(RECORD SET begins)

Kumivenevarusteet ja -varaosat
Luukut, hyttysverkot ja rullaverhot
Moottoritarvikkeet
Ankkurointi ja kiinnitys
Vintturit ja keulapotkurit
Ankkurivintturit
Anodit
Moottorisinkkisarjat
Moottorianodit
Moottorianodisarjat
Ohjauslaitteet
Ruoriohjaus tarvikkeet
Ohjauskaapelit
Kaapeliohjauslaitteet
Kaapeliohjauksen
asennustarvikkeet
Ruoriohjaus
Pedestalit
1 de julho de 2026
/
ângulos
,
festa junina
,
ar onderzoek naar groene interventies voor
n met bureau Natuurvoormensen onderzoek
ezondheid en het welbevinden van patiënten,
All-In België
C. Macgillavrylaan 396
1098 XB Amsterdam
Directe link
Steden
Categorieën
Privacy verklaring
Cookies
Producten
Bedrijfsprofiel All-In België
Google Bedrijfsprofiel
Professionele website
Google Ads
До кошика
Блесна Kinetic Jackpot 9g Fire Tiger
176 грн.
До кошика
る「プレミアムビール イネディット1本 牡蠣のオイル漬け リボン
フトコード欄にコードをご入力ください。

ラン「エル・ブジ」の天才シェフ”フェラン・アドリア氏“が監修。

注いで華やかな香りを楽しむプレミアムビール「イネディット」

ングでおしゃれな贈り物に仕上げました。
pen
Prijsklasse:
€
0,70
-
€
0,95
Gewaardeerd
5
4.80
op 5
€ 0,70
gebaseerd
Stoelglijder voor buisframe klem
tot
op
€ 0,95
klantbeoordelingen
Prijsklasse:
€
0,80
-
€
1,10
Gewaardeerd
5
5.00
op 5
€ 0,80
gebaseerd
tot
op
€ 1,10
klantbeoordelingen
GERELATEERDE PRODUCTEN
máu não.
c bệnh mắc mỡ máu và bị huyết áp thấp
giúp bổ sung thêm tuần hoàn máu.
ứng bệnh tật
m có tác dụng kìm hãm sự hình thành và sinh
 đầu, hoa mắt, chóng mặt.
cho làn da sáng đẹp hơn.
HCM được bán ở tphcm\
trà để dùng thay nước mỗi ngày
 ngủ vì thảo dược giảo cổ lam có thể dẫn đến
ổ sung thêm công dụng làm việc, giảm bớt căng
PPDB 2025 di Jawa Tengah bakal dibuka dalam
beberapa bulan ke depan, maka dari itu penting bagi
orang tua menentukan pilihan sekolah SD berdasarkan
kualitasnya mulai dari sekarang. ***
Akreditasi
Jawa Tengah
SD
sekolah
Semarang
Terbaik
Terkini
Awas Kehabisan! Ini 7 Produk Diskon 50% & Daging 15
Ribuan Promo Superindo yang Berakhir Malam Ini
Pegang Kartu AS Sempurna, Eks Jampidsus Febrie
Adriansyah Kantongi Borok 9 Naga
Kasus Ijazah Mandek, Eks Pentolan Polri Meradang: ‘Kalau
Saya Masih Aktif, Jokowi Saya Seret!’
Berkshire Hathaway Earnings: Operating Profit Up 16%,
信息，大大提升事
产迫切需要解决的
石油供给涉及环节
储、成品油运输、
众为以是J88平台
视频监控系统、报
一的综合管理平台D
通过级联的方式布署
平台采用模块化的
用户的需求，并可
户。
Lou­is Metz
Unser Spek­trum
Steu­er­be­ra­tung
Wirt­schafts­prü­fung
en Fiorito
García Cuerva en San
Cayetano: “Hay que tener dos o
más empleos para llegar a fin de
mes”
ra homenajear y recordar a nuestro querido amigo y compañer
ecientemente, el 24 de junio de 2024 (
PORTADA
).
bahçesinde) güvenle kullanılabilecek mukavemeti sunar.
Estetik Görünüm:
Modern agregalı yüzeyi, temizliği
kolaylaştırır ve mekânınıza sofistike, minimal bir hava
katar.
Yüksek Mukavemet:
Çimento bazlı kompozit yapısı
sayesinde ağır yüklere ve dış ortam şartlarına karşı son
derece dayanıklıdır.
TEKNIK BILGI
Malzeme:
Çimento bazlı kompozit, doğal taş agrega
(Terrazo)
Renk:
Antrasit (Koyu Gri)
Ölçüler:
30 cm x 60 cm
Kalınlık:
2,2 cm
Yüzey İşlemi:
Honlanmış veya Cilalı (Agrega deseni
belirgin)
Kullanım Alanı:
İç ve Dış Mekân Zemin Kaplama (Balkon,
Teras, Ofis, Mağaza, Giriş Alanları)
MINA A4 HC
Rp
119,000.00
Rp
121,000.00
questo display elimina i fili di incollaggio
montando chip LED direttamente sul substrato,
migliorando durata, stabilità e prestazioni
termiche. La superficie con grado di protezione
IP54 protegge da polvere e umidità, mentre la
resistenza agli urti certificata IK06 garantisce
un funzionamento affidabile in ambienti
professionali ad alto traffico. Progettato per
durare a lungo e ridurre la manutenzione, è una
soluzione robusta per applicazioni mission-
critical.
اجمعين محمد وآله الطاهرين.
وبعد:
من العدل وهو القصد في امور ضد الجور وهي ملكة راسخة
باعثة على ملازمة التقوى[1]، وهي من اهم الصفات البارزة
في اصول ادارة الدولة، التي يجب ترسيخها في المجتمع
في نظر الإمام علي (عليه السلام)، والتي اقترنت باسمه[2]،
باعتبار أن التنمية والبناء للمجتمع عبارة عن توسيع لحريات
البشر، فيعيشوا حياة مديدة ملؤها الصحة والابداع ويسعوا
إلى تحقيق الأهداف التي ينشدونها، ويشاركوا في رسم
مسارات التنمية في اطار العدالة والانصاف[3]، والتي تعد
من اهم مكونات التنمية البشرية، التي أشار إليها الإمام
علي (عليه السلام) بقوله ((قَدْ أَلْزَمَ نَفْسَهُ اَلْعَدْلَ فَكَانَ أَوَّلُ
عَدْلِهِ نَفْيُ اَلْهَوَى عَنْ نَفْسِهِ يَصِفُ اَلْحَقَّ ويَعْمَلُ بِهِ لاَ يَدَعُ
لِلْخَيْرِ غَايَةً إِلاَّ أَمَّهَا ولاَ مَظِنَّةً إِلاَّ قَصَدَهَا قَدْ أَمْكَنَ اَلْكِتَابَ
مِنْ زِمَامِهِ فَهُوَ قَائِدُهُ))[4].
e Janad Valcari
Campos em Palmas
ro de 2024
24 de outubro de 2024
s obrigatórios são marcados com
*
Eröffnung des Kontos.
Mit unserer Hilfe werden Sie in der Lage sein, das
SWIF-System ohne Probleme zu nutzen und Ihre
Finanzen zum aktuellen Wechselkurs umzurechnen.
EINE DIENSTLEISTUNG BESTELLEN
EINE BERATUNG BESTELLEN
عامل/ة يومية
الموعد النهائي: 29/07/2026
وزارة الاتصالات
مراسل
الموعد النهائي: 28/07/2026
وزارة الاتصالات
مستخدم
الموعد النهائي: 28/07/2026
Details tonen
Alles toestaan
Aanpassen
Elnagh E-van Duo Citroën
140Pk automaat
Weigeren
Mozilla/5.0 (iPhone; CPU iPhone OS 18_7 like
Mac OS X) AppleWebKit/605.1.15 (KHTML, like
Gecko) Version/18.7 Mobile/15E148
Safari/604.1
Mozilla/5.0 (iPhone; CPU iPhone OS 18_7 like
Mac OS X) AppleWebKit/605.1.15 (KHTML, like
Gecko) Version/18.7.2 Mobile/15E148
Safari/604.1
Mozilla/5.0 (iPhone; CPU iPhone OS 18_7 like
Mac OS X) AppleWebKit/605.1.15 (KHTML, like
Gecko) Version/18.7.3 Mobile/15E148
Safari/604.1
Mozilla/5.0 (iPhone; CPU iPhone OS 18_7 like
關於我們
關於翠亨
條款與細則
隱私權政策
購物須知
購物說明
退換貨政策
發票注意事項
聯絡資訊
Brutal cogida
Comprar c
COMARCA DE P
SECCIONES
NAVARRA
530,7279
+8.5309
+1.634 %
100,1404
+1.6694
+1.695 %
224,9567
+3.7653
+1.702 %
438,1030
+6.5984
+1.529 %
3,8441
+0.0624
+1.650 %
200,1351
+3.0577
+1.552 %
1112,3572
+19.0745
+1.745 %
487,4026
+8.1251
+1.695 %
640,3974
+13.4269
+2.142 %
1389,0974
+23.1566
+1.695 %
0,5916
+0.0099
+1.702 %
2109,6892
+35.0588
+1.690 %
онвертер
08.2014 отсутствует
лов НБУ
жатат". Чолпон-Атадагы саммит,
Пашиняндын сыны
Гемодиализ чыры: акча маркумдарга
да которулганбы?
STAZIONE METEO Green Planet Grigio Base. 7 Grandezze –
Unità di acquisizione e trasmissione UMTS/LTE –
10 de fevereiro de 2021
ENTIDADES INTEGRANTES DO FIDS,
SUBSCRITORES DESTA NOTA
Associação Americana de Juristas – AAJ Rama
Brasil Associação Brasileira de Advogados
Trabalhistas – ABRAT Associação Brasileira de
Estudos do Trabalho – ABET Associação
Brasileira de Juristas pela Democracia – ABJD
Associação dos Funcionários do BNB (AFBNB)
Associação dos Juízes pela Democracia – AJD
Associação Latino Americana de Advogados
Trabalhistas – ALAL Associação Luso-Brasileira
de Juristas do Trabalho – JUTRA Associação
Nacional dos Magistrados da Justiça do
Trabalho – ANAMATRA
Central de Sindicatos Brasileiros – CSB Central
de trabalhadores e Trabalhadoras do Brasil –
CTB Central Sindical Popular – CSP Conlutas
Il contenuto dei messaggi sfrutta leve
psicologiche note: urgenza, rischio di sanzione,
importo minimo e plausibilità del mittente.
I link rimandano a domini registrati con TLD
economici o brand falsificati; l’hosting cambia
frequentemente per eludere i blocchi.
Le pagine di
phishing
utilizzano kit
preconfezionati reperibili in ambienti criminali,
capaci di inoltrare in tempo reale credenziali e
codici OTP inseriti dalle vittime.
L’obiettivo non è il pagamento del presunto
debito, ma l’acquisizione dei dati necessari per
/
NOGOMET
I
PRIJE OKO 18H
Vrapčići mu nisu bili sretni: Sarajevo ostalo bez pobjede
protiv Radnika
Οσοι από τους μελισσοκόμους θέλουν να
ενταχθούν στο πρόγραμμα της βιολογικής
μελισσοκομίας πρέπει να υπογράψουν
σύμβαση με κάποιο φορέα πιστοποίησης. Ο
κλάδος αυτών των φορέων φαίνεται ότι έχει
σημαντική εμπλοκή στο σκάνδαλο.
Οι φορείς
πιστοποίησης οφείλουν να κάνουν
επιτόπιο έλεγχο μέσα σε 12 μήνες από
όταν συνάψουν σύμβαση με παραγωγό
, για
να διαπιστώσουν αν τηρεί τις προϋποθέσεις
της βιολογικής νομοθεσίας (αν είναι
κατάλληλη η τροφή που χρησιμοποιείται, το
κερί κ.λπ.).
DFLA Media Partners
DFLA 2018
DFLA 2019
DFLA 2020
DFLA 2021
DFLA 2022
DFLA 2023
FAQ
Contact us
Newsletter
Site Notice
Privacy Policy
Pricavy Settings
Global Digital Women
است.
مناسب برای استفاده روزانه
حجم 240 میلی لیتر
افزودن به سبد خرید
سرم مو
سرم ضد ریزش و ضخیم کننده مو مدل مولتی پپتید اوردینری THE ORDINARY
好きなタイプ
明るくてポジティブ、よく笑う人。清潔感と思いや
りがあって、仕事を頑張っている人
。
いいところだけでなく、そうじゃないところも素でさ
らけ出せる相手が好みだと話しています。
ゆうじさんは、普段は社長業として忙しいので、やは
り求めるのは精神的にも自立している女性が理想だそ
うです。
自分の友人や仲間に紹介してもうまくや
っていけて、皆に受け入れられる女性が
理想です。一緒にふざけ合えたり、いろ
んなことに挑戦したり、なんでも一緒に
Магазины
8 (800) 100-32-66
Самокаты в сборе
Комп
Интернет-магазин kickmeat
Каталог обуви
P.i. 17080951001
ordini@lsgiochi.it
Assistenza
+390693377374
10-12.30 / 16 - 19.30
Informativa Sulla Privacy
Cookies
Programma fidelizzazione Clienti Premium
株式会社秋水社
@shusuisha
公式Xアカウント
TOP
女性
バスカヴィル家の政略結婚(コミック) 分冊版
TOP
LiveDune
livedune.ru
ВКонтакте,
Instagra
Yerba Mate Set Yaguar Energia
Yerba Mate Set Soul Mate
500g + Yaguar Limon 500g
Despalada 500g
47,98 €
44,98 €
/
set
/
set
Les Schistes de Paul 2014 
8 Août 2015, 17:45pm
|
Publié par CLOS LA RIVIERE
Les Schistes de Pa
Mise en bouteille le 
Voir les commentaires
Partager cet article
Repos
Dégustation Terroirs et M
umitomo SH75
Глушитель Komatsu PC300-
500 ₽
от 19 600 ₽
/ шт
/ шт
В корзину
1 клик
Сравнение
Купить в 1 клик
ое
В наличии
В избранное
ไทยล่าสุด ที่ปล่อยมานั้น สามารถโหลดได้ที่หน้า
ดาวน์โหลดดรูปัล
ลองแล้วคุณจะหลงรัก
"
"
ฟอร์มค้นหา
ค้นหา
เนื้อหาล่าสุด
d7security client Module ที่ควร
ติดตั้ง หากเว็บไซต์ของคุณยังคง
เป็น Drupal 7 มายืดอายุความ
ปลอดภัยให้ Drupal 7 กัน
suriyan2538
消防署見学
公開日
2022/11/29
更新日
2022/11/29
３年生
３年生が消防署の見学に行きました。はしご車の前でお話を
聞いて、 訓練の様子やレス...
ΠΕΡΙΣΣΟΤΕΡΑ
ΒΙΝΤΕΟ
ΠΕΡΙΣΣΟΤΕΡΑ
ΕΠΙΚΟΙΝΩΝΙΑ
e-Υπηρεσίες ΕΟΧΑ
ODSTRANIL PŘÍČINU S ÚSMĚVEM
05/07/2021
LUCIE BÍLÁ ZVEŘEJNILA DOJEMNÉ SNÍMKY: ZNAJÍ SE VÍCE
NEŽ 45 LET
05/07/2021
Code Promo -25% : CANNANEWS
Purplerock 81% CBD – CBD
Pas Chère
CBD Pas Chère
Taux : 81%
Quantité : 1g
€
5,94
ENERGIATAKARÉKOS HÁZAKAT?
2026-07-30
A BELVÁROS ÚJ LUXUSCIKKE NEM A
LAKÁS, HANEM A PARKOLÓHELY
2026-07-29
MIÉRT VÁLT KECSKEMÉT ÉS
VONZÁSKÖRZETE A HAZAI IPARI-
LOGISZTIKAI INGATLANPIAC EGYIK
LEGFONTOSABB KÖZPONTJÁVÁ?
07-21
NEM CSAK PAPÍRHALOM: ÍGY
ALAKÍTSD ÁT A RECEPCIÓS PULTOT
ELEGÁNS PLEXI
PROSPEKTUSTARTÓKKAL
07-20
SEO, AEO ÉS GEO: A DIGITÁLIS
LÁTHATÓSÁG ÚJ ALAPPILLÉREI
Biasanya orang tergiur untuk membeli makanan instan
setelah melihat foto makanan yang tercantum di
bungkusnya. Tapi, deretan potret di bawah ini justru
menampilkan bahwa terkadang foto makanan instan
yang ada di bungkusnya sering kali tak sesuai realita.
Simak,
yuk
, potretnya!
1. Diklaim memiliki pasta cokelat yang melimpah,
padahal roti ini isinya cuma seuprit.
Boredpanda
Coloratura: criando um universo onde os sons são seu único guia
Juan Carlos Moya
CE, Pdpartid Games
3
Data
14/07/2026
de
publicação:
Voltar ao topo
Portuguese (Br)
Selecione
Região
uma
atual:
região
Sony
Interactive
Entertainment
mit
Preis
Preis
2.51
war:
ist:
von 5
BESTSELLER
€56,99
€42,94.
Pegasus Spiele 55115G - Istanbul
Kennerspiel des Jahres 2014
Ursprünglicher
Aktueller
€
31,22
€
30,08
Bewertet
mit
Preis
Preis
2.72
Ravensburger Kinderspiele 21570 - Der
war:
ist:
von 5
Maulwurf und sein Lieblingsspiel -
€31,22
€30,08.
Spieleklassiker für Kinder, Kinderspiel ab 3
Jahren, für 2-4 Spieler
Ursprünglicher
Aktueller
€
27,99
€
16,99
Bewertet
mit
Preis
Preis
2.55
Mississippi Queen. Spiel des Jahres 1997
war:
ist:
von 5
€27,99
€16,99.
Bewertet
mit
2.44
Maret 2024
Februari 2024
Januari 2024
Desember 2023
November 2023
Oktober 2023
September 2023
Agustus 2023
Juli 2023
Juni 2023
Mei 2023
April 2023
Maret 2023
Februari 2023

(RECORD SET ends)

TASK BRIEF → Retype the entries above exactly, but only from the line containing "30 cm x 60 cm" through the line containing "durare a lungo", both included.

EXERCISE OUTPUT →
30 cm x 60 cm
Kalınlık:
2,2 cm
Yüzey İşlemi:
Honlanmış veya Cilalı (Agrega deseni
belirgin)
Kullanım Alanı:
İç ve Dış Mekân Zemin Kaplama (Balkon,
Teras, Ofis, Mağaza, Giriş Alanları)
MINA A4 HC
Rp
119,000.00
Rp
121,000.00
questo display elimina i fili di incollaggio
montando chip LED direttamente sul substrato,
migliorando durata, stabilità e prestazioni
termiche. La superficie con grado di protezione
IP54 protegge da polvere e umidità, mentre la
resistenza agli urti certificata IK06 garantisce
un funzionamento affidabile in ambienti
professionali ad alto traffico. Progettato per
durare a lungo e ridurre la manutenzione, è una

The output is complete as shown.